Por Eduardo Moura
O webfolhetim “Marginal” está dividido em três partes e será publicado semanalmente.
PARTE I
O Macarrão é burro pra cacete, mas tem disposição. Tenho que reconhecer. Um sujeito tem que ter disposição. Só que ele é realmente burro. Quando a gente se reencontrou ele já tinha feito tanta burrada que resolveu andar na linha de novo.
– Tô fora dessa vida. Arrumei um trabalho de zelador. Quinhentos contos. Mas é o preço da minha consciência limpa.
Ele veio com esse papinho de consciência limpa porque sabia que eu ia dizer que consciência limpa é a puta que te pariu.
– Consciência limpa é a puta que te pariu, Macarrão.
Eu disse.
– Você tá nessa de bom moço porque ninguém quer te arrumar trabalho.
Arrematei.
– E com razão. Porra. Tu lembra por que tava na cadeia?
– Assalto à mão armada.
Ele veio com esse papinho de assalto à mão armada porque sabia que eu ia dizer que assalto à mão armada é a puta que te pariu.
– Assalto à mão armada é a puta que te pariu, Macarrão.
Eu disse.
– Você bateu a carteira de um policial. Quando ele te segurou pelo pescoço você sacou um trinta e oito de brinquedo.
Arrematei. Ele argumentou:
– Como você sabe que era de brinquedo?
– Porra, Macarrão. Teu revólver era vermelho, de plástico e com um adesivo da Estrela.
O Macarrão é burro pra cacete, mas tem disposição. Tenho que reconhecer.
– Me fala desse emprego de zelador que tu arrumou.
– Prédio de bacana, com carteira assinada e tudo. Meu primo que me arrumou. Ele veio do Ceará, trabalhou lá dois anos, mas saiu agora porque passou no processo das Casas Bahia. O salário é melhorzinho e tem plano de saúde, cobre até dentista.

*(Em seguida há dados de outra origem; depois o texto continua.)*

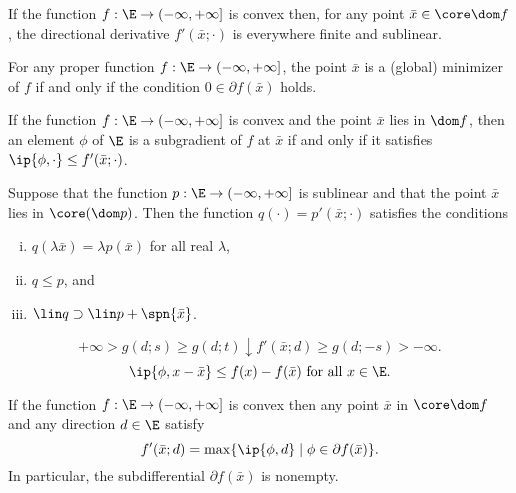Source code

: \documentclass[../borwein-lewis_notes.tex]{subfiles}
\begin{document}
\begin{proposition}
If the function $f: \E \to (-\infty, +\infty]$ is convex then, for any 
point $\bar x\in\core\dom f$, the directional derivative $f'(\bar x;\cdot)$
is everywhere finite and sublinear.
\end{proposition}
\begin{proposition}
For any proper function $f:\E\to(-\infty,+\infty]$, the point $\bar x$ 
is a (global) minimizer of $f$ if and only if the condition $0\in
\partial f(\bar x)$ holds.
\label{3.1.5}
\end{proposition}
\begin{proposition}
If the function $f:\E\to(-\infty,+\infty]$ is convex and the point 
$\bar x$ lies in $\dom f$, then an element $\phi$ of $\E$ is a subgradient 
of $f$ at $\bar x$ if and only if it satisfies $\ip{\phi,\cdot}\leq 
f'(\bar x;\cdot)$.
\label{3.1.6}
\end{proposition}
\begin{lemma}[3.1.7]
\label{3.1.7}
Suppose that the function $p:\E\to(-\infty,+\infty]$ is sublinear and 
that the point $\bar x$ lies in $\core(\dom p)$. Then the function 
$q(\cdot)=p'(\bar x;\cdot)$ satisfies the conditions
\begin{enumerate}[(i)]
\item $q(\lambda\bar x) = \lambda p(\bar x)$ for all real $\lambda$, 
\item $q\leq p$, and 
\item $\lin q \supset \lin p + \spn\{\bar x\}$.
\end{enumerate}
\end{lemma}
\begin{equation}
\label{3.1.3}
+\infty > g(d;s) \geq g(d;t)\downarrow f'(\bar x;d)\geq g(d;-s)>-\infty.
\end{equation}
\begin{equation}
\label{3.1.4}
\ip{\phi, x-\bar x} \leq f(x)-f(\bar x) \text{ for all }x\in \E.
\end{equation}
\begin{theorem}
If the function $f:\E\to (-\infty,+\infty]$ is convex then any point 
$\bar x$ in $\core\dom f$ and any direction $d\in\E$ satisfy 
\begin{equation}
f'(\bar x; d) = \max\{\ip{\phi,d}\mid \phi\in\partial f(\bar x)\}.
\label{3.1.9}
\end{equation}
In particular, the subdifferential $\partial f(\bar x)$ is nonempty.
\label{3.1.8}
\end{theorem}
\end{document}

Ele estava implorando por um trabalho, mas eu não sou idiota de colocar o Macarrão pra trabalhar, a não ser que o negócio esteja redondinho.
– E teu primo tem dente?
– Tem.
– Tem mesmo?
– Tem, ué.
– Onde que é o prédio?
– No Leblon.
Gosto quando o trabalho é perto de casa. Trabalhar perto de casa é qualidade de vida.
– Vem cá, esse teu primo com dente não comia nenhuma coroa desse prédio?
– Comia não.
– Teu primo é viado?
– Não, pô! Tem viado na minha família não! É tudo cearense.
– Se ele tinha até dente, porque é que não comia nenhuma coroa do prédio? Lá deve estar cheio dessas velhas escrotas cheias de dinheiro que não dão pra ninguém há vinte anos.
– Meu primo tem mulher e filho lá no Ceará!
– Sei.
Também tenho. Mas não vou contar isso pro Macarrão. No Ceará ou no Rio Grande do Norte, sei lá. Foda-se.
– Foda-se. São quantos apartamentos?
– Quatro andares. Dois por andar.
Eu podia torturar o Macarrão, obrigar ele a fazer conta. Mas não.
– É prédio de bacana mesmo, então.
– Tô te falando!
– Tem garagem?
– Claro, pô.
– Todo mundo tem carro?
– Mais ou menos.
Puta que pariu.
– Porra, Macarrão. Como é que é mais ou menos? Ou tem ou não tem.
– Tem um coroa lá que tem um Opala enguiçado. Há anos que não tira da garagem.
– Entendi. Anota meu telefone. Amanhã você me liga e me passa quais são os carros, de que cor é cada um e as placas.
– Eu te falo agora. Tem um Captiva azul, tem um…
– Anota essa porra, Macarrão. Anota e me passa sem pressa, só quando você tiver certeza. Se você me passar errado a gente pode acabar na cadeia.
– Deus me livre.
Deus nos livre. Prefiro morrer. Antes de ser preso, me mato.